-- The input --
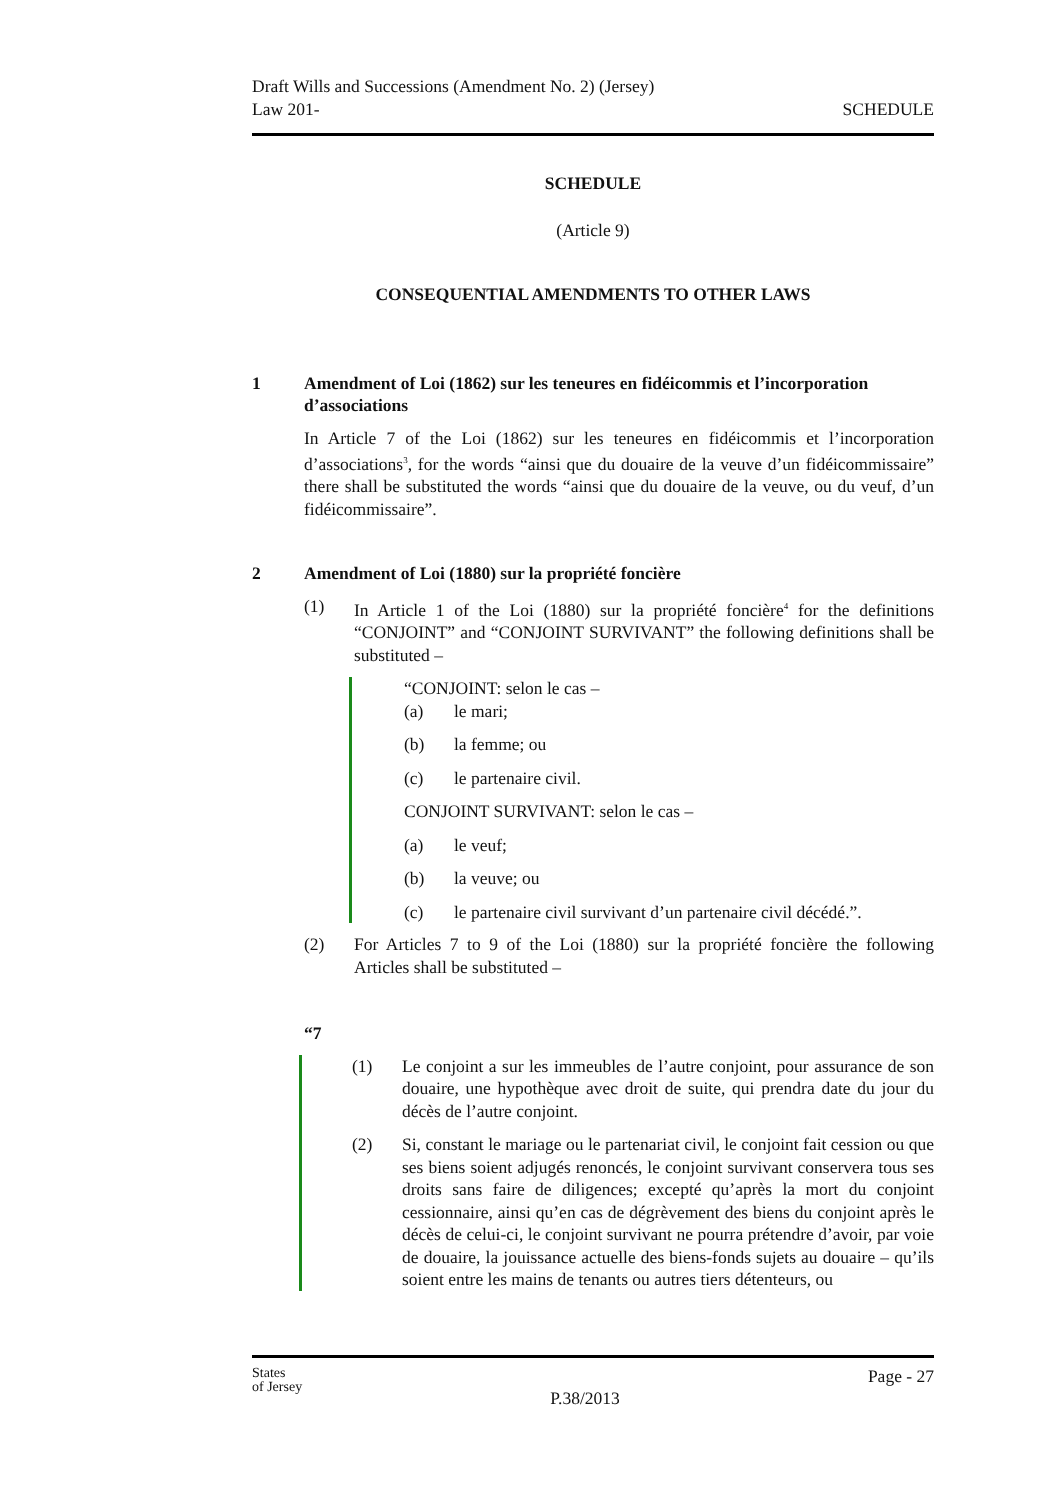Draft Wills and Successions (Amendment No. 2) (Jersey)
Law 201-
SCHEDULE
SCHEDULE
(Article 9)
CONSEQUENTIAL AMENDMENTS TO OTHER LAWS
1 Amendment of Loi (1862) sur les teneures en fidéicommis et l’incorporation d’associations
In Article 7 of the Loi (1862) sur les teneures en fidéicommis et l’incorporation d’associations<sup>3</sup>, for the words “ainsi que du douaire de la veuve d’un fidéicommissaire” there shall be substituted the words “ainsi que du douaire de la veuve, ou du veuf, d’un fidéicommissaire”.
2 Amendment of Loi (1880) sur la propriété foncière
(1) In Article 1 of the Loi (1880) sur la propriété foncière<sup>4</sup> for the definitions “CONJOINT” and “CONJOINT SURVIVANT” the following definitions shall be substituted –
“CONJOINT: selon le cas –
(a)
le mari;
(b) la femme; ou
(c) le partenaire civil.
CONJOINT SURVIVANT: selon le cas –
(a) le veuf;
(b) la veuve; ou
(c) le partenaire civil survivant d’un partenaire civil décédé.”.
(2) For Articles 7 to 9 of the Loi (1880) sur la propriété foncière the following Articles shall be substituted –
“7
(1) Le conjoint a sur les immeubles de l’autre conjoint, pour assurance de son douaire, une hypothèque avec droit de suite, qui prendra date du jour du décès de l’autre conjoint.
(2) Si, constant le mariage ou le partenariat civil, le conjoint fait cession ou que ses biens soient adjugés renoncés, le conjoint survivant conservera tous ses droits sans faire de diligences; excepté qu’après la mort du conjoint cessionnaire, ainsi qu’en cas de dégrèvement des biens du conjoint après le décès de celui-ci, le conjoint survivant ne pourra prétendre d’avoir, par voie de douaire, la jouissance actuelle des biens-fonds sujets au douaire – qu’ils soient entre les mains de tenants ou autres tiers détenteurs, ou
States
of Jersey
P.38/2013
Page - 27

==

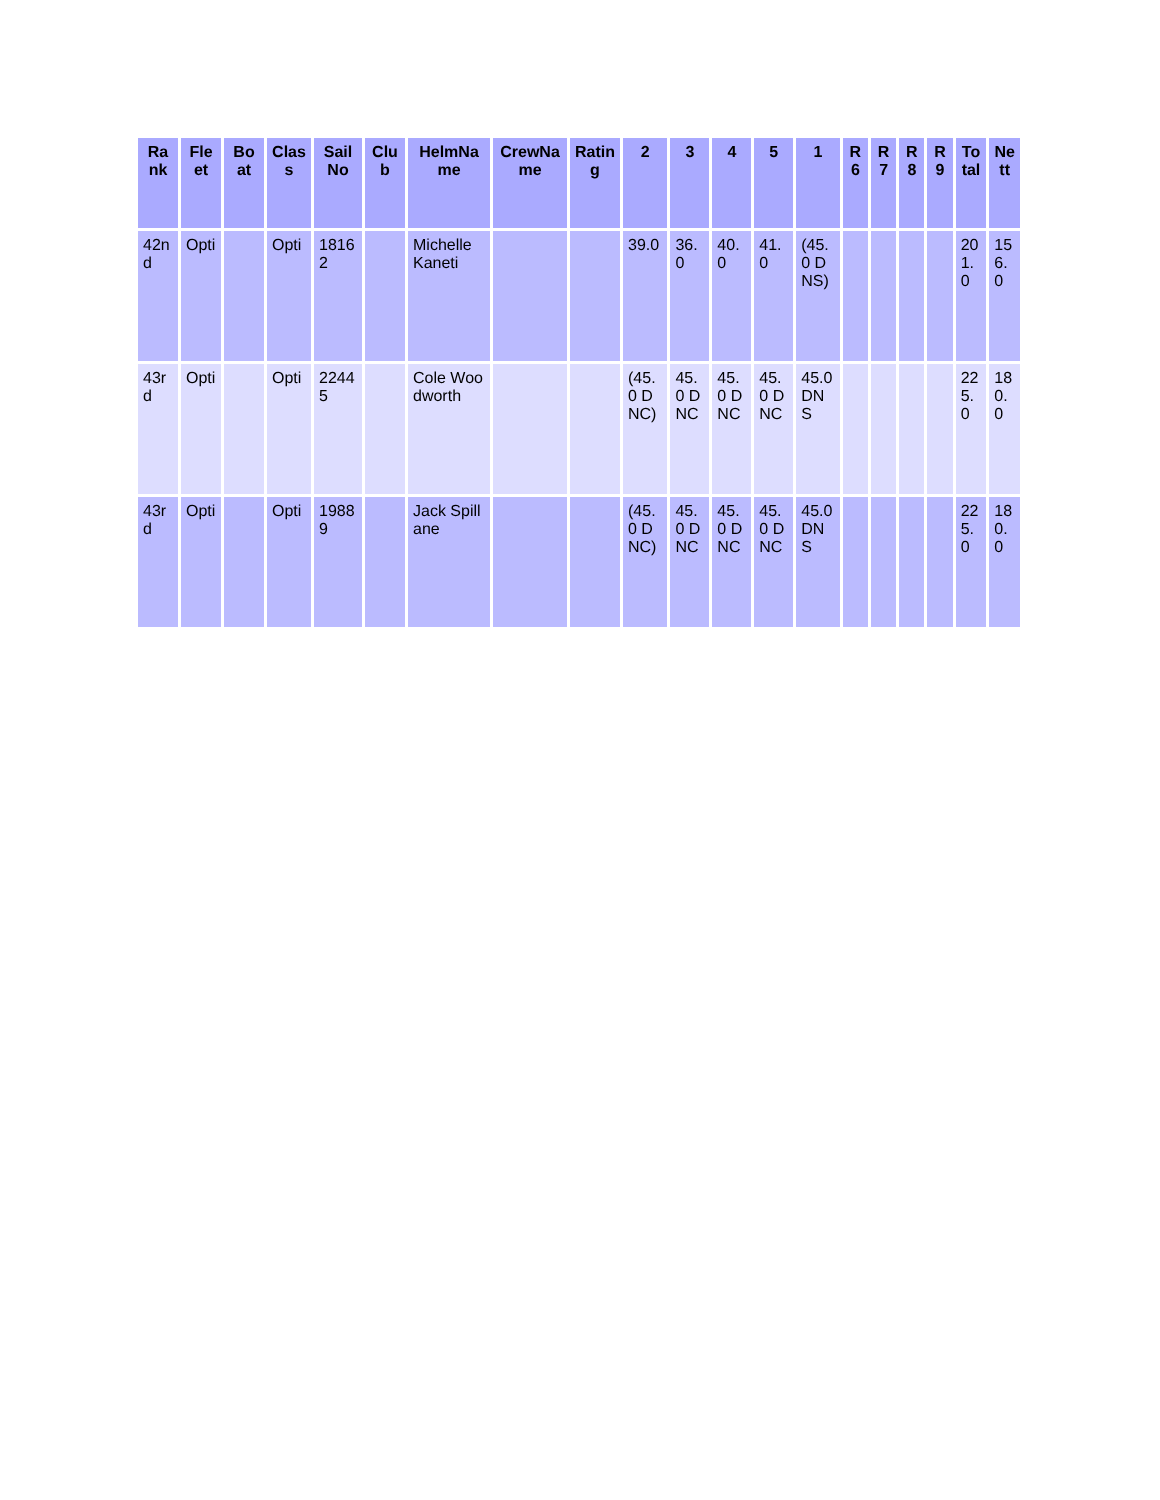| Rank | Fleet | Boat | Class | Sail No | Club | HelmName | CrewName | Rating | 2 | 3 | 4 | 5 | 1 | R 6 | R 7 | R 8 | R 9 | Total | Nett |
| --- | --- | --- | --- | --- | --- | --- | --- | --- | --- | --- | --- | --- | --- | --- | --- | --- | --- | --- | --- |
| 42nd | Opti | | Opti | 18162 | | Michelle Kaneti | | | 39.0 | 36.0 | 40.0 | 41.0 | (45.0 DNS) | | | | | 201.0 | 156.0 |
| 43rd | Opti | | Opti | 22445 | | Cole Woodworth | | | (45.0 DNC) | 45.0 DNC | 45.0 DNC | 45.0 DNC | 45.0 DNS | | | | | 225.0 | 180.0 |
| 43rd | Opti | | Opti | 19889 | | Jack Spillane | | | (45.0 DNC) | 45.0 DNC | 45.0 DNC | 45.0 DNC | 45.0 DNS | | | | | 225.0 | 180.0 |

--

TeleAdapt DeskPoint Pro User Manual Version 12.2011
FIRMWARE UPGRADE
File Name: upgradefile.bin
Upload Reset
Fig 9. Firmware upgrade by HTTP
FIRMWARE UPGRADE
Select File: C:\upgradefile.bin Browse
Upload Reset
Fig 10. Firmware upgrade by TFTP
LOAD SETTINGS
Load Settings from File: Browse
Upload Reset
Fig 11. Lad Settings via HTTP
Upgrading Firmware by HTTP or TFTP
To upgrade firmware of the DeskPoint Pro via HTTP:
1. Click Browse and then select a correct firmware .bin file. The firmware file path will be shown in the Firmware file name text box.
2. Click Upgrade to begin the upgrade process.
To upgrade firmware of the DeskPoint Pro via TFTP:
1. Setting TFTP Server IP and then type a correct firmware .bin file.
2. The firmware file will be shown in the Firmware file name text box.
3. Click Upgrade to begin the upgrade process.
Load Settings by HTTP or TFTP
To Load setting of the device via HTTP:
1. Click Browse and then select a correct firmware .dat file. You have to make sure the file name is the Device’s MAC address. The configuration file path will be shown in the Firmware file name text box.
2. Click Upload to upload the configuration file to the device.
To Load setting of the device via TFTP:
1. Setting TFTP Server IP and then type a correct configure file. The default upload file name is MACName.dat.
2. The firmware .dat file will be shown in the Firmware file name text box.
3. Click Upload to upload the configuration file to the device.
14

-- Work to be completed --
Using the data above, return the lines from the one holding "Draft Wills and" through the one holding "(1) Le conjoint" exactly, but not the pictures.

-- Task response --
Draft Wills and Successions (Amendment No. 2) (Jersey)
Law 201-
SCHEDULE
SCHEDULE
(Article 9)
CONSEQUENTIAL AMENDMENTS TO OTHER LAWS
1 Amendment of Loi (1862) sur les teneures en fidéicommis et l’incorporation d’associations
In Article 7 of the Loi (1862) sur les teneures en fidéicommis et l’incorporation d’associations<sup>3</sup>, for the words “ainsi que du douaire de la veuve d’un fidéicommissaire” there shall be substituted the words “ainsi que du douaire de la veuve, ou du veuf, d’un fidéicommissaire”.
2 Amendment of Loi (1880) sur la propriété foncière
(1) In Article 1 of the Loi (1880) sur la propriété foncière<sup>4</sup> for the definitions “CONJOINT” and “CONJOINT SURVIVANT” the following definitions shall be substituted –
“CONJOINT: selon le cas –
(a)
le mari;
(b) la femme; ou
(c) le partenaire civil.
CONJOINT SURVIVANT: selon le cas –
(a) le veuf;
(b) la veuve; ou
(c) le partenaire civil survivant d’un partenaire civil décédé.”.
(2) For Articles 7 to 9 of the Loi (1880) sur la propriété foncière the following Articles shall be substituted –
“7
(1) Le conjoint a sur les immeubles de l’autre conjoint, pour assurance de son douaire, une hypothèque avec droit de suite, qui prendra date du jour du décès de l’autre conjoint.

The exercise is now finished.